Asked about the New York Post report, Times spokeswoman Catherine J. Mathis said the company had no interest in changing the so-called dual-class share structure, which cements control of the company by the Sulzberger family.
"The Ochs-Sulzberger family has given no indication of a desire to change the dual-class structure," she said. This was "designed to protect the editorial independence and integrity of the New York Times newspaper ... and, in these challenging times, that is what it is doing."
The report came a day after Citigroup analyst William Bird downgraded New York Times to sell from hold. He took the action as part of a report suggesting that newspapers will probably continue to see declining operating profits for about five years, until online platforms overcome print-related losses.
A number of prominent figures have expressed interest in investing in the beleaguered newspaper industry.

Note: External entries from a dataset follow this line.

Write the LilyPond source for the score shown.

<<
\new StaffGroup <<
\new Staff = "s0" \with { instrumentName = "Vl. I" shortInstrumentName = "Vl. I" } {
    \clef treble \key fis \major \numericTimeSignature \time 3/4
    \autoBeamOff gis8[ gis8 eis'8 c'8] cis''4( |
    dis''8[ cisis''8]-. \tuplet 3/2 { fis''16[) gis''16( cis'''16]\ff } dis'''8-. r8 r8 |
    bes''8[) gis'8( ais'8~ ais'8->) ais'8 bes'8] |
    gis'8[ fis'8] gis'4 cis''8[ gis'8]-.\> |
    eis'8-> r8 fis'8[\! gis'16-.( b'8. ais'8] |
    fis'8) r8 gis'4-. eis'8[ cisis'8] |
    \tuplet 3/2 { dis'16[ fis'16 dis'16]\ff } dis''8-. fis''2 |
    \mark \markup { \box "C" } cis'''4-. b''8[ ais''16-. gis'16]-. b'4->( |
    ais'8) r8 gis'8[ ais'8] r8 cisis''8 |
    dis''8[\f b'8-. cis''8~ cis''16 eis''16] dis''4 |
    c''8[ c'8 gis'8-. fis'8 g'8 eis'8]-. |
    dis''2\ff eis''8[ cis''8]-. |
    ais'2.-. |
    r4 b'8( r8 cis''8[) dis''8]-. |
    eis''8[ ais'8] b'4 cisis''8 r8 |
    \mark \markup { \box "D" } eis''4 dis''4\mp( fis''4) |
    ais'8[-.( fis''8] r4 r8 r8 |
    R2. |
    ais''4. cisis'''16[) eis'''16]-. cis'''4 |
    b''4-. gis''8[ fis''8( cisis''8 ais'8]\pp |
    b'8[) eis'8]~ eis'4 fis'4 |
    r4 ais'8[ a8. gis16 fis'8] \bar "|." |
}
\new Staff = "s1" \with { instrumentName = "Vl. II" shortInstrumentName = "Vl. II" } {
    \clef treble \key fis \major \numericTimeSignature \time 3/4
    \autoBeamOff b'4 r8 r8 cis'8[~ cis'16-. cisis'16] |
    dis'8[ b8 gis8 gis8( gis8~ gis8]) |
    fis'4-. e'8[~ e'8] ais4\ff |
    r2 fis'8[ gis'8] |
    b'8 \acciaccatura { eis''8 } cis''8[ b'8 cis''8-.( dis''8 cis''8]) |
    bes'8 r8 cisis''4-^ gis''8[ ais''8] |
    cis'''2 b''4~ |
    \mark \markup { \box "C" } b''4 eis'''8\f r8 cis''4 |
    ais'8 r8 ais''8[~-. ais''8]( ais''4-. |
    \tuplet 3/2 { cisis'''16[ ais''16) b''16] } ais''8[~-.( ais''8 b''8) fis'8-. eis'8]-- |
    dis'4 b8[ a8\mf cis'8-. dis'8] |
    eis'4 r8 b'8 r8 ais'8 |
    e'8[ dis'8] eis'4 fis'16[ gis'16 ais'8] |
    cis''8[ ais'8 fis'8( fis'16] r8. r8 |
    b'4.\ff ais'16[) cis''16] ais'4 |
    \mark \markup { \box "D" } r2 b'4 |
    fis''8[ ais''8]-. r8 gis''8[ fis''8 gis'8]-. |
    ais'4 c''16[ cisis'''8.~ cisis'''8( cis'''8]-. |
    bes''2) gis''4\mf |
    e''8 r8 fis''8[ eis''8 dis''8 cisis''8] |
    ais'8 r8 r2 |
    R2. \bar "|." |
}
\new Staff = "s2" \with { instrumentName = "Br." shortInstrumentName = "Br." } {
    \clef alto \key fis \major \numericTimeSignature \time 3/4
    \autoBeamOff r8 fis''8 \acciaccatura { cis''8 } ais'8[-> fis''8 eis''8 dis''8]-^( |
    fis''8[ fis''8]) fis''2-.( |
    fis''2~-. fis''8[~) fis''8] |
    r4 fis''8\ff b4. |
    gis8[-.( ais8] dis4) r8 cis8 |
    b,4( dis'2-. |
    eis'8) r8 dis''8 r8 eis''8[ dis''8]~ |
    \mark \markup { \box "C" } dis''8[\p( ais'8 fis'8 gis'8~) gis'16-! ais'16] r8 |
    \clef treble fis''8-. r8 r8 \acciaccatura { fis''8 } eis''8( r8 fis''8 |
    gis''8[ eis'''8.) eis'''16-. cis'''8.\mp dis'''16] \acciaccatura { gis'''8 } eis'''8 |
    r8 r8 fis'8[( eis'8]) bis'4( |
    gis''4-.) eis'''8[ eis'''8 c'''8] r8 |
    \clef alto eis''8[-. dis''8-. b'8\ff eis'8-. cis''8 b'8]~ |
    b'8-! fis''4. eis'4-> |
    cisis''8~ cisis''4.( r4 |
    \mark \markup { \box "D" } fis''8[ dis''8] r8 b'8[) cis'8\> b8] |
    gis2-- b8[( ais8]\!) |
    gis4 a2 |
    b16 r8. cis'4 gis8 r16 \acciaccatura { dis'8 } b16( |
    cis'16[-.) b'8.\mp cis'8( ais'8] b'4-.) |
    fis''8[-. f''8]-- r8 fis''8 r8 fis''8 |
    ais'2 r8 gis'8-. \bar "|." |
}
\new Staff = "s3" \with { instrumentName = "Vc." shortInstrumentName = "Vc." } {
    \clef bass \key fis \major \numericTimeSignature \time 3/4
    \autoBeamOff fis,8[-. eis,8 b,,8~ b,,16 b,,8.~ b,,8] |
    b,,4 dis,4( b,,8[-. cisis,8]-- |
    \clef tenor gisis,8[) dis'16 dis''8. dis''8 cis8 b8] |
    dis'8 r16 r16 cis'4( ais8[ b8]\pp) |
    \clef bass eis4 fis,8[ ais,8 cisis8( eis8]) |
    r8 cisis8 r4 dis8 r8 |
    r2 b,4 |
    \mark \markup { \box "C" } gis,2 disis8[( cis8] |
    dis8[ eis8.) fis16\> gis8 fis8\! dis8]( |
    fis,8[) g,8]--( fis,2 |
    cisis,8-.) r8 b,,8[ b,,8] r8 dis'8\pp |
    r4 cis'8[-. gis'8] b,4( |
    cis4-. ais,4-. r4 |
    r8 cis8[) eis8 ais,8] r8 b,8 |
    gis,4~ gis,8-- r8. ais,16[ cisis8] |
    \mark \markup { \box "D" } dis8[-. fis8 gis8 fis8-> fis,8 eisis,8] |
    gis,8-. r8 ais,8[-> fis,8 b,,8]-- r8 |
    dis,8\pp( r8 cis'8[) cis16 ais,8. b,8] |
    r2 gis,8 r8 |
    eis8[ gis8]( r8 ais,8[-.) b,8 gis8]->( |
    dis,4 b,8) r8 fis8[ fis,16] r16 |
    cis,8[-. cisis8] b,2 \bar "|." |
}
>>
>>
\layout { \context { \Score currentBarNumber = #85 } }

Jack Welch, the longtime head of General Electric Co. (GE), and other investors reportedly have sought to buy the Boston Globe from the Times.
Los Angeles billionaires Eli Broad and Ronald W. Burkle also have an interest in the Los Angeles Times, owned by Tribune.
Greenberg stepped down as chairman and chief executive of AIG, one of the world's largest insurance companies, in March 2005 after New York Attorney General Eliot Spitzer launched an investigation into the company's accounting procedures. Spitzer alleged AIG used "deception and fraud" to make its financial condition appear stronger than it was to investors.
True, this might be a false alert.
But I hope it raises the idea in conservative millionaires or billionaires, of exactly HOW they can help the conservative cause.
The media is the #1 Enemy right now in our current society. The more we can drain away their assets, the better.
I hope this puts the idea in rich conservatives, as they think of where to invest their Dollars.
I'm shopping my insurance coverage now that you mention it. Is Greenberg's company AIG?
For the last couple of quarters, the Times has paid out more in dividends than it has generated in earnings. In order to keep the trust fund babies who own the stock happy, the Times can't cut the dividend, which means that, absent some divine (or, in this case, demonic) intervention, the Times will have to gradually liquidate.